A model for managing resources across borders

The aim of managing the world’s large river systems may not necessarily be to sustain them.

Take, for example, an extensive network of dams built along the Amu Darya River in Central Asia during the last 40 years. The dams allowed for cotton irrigation and flood control. But they’re also the reason that the freshwater Aral Sea has shrunk dramatically, leading to a near-collapse of the sea’s ecosystem.

Richard Grusin, director of the Center for 21st Century Studies, says the funded project will serve as a model that will help define how interdisciplinary research is done. Photo by Alan Magayne -Roshak

Competing priorities across multiple jurisdictions, economies and cultural traditions may be the toughest barrier in protecting a limited resource that no one can live without, says Tim Ehlinger, an associate professor of biological sciences, who is studying similar challenges to the Danube River in Europe.

“We operate on the premise that if we figure out the scientific issues, we’ll have the magic bullet to a problem,” says Ehlinger. “But it’s only one part of the answer. The human-environment interaction grows out of cultural values, economic pressures and political histories.”

Ehlinger has teamed up with Ryan Holifield, assistant professor of geography, and Manu P. Sobti, associate professor of architecture, to study how consensus on managing water can best be achieved across various kinds of borders – with the hope of informing a model for governing such global resources.

Their project is the first awarded a two-year “Transdisciplinary Challenge” grant from the Center for 21st Century Studies (C21) that is backed by Chancellor Michael Lovell and the Graduate School. The purpose of the annual grant is to encourage collaboration among UWM researchers from disciplines that do not have a history of working together, says C21 Director Richard Grusin.

“We were looking for proposals that were conceived from the beginning as interdisciplinary, rather than projects in which one discipline dominated and the others were ‘added on,’” says Grusin.

“I don’t think it’s an accident that the subject of the winning proposal is water. It’s an issue that involves so many different perspectives.”

Three hot spots

Asian carp in the Mississippi River are now threatening to invade Lake Michigan through the Chicago Sanitary and Ship Canal. It’s an example of the kind of governance issues Holifield’s team will investigate.

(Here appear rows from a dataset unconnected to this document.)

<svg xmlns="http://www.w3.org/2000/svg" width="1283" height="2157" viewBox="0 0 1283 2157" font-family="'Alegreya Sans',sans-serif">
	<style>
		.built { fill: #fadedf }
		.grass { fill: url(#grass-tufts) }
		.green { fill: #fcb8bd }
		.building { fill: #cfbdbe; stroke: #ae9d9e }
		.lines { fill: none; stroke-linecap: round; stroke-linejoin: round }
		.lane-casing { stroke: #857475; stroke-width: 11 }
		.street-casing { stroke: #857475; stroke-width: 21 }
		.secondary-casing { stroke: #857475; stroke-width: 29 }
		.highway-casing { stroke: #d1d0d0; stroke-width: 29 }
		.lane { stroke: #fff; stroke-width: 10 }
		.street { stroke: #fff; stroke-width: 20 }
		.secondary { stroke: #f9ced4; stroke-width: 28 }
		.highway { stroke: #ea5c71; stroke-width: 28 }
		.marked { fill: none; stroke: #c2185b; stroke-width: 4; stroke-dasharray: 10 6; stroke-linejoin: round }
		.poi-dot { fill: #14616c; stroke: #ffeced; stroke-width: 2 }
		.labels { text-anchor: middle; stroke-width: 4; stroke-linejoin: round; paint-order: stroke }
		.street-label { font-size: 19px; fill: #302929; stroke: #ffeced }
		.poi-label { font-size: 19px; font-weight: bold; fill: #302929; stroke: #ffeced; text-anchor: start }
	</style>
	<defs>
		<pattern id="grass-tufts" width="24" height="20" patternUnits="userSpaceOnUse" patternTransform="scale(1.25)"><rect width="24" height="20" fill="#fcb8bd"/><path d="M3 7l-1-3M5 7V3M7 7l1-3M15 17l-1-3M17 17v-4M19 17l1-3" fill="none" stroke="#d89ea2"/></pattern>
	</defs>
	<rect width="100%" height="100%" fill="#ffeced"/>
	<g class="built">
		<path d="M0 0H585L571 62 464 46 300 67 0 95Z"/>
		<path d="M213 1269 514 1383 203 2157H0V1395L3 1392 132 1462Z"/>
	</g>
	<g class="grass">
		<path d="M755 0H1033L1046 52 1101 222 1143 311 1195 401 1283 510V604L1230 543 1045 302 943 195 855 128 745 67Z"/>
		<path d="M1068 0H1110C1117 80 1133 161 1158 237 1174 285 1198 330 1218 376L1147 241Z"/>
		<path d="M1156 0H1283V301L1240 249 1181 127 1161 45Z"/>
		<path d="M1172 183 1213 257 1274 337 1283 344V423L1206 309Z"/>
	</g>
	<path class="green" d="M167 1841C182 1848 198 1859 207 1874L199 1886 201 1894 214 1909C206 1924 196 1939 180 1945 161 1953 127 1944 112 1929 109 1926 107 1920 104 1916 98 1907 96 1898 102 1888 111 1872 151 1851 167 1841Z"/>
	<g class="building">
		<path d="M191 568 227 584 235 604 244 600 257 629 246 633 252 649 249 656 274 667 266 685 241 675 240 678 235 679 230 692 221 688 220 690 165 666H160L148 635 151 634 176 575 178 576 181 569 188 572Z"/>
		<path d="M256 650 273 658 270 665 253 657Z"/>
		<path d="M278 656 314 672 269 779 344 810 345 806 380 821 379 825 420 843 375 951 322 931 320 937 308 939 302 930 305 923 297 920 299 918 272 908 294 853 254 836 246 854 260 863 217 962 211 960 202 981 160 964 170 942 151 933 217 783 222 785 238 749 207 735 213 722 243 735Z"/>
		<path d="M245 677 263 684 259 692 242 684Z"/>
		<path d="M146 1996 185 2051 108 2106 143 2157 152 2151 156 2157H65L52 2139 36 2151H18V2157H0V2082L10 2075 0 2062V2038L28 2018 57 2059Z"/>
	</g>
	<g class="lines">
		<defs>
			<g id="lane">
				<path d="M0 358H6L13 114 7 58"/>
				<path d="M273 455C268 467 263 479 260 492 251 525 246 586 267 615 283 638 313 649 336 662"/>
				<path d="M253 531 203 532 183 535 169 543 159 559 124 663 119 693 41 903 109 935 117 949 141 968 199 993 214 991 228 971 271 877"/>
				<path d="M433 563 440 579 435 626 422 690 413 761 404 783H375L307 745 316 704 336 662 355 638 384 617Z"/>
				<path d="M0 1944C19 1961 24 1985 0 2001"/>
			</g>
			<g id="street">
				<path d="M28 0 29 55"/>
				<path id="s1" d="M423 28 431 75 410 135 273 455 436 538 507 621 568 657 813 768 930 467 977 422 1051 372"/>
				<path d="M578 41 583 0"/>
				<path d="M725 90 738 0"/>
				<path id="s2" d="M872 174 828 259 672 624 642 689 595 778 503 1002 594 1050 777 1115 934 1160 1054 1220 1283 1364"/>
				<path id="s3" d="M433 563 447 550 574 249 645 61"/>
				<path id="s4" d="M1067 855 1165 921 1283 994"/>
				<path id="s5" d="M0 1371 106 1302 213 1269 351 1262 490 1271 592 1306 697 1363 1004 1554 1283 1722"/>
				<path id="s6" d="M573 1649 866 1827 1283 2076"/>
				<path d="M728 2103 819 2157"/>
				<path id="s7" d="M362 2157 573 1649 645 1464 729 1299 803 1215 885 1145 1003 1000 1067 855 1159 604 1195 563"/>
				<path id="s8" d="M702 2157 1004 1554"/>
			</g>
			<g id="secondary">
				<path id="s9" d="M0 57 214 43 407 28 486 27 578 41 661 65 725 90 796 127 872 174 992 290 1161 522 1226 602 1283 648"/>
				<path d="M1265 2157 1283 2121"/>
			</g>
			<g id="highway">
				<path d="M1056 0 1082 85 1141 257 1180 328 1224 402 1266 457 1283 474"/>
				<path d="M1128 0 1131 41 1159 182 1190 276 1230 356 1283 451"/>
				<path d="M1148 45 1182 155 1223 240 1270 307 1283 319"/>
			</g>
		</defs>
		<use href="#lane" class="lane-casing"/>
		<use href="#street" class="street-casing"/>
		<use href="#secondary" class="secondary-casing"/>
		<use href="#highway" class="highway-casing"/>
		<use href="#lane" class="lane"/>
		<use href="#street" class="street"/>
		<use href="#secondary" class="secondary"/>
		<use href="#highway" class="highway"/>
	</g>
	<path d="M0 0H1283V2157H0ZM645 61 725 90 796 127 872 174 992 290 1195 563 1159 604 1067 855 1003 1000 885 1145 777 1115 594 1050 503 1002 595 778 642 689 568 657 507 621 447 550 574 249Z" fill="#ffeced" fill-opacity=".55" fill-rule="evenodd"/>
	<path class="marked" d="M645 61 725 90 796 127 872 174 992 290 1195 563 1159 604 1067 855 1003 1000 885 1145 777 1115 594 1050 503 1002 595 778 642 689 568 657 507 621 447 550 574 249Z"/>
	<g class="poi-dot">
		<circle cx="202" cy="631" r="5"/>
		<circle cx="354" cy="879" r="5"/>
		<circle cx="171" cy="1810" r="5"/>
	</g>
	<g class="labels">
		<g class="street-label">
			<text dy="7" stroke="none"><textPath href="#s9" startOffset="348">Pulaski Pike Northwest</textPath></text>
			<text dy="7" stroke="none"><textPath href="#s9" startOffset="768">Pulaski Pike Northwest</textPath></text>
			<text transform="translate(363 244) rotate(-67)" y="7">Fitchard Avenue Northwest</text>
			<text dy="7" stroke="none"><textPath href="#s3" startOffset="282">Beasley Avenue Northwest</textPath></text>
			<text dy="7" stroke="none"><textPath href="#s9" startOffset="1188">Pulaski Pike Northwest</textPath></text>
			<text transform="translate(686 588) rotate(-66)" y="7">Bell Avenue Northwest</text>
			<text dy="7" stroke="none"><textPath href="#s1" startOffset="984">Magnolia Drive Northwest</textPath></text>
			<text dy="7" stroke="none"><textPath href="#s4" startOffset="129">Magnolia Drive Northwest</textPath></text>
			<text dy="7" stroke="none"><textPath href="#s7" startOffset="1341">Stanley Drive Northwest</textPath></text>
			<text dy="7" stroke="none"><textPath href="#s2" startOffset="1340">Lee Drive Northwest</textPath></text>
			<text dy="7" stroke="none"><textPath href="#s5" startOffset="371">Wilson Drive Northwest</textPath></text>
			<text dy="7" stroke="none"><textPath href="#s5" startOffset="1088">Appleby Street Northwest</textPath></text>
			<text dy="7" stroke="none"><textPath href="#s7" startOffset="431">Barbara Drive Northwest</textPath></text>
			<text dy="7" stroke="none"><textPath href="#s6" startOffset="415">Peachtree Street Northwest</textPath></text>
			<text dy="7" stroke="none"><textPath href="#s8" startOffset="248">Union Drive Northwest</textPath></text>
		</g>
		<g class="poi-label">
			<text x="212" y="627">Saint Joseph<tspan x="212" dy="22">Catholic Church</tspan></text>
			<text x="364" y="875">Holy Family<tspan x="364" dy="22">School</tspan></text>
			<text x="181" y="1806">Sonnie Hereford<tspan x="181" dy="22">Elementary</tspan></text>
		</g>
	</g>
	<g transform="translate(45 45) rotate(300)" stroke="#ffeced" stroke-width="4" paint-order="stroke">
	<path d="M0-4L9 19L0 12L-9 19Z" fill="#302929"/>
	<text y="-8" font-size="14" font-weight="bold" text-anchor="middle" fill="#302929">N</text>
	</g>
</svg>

Since taking over C21 at the beginning of this year, Grusin has focused on expanding the reach of the center to include not only the humanities and social sciences, but also hard sciences, math and the professional fields.

“We are interested in how a transdisciplinary approach would change the nature of the questions we ask – not only in science and technology, but also in the humanities and social sciences,” he says.

Ehlinger, Holifield and Sobti’s project includes a comparative study of three vital waterways: The Mississippi River Basin and its artificial route into Lake Michigan in the U.S.; the Amu Darya River that runs along the borders of Uzbekistan, Tajikistan, Turkmenistan and Afghanistan in Central Asia; and the Danube River, which cuts through parts of Europe and the Balkans on its way to the Black Sea.

The Aral Sea, at the terminus of the Amu Darya River, where Sobti does research, is nearly dried up because of extensive damming on the river. (Photo courtesy Manu Sobti)

Perhaps the most insight will come from the participation of nine graduate students – two each from biological sciences and geography, and five from architecture.

“Students realize that what they learn often conflicts and there’s something going on in the cracks between disciplines,” says Ehlinger. “Call it a spark that stimulates ideas.”

Lovell, who provided support for the grant, says he has experienced the increased value of an interdisciplinary approach in his own research. “Our initial recipients for this award will be one more example on our campus of how novel partnerships can lead the way to new learning,” he says.

Intertwining interests

Sobti is interested in urbanism and urban histories in Central Asia, especially along the route of the ancient Silk Road.

Those histories affect architecture past and future, and are tied to the Amu Darya, which stretches more than 4,000 miles from the desert in Afghanistan to the Aral Sea. Crossing points on the river were the places where cities sprang up, property became most valuable and people immigrated, all circumstances for potential conflict, says Sobti.

“The three of us were all, in some way, interested in conflict,” he says. “We were looking at these three rivers because the most interesting aspect of each was their connection to risk of conflict. So we’re trying to funnel it in a way that takes a close look at conflict on a single matter across space.”

Just as many pools of knowledge contribute to the physical environment, a broad understanding of individual places is necessary to address conflict across a large expanse. And that is what environmental governance is all about, adds Holifield.

Boaters on the Danube River engage in commerce. The Danube, which Ehlinger studies, has been called “the river that both connects and divides Europe.”

Such information is vital to understanding why issues like protecting Lake Michigan from Asian Carp evade easy solutions.

His team is dissecting the negotiation processes needed to manage for the common good. That includes studying stakeholder participation at the local levels and also the operation of networks of groups with common concerns that operate across large distances.

“The goal is to determine how scale, place and boundaries complicate these processes,” he says.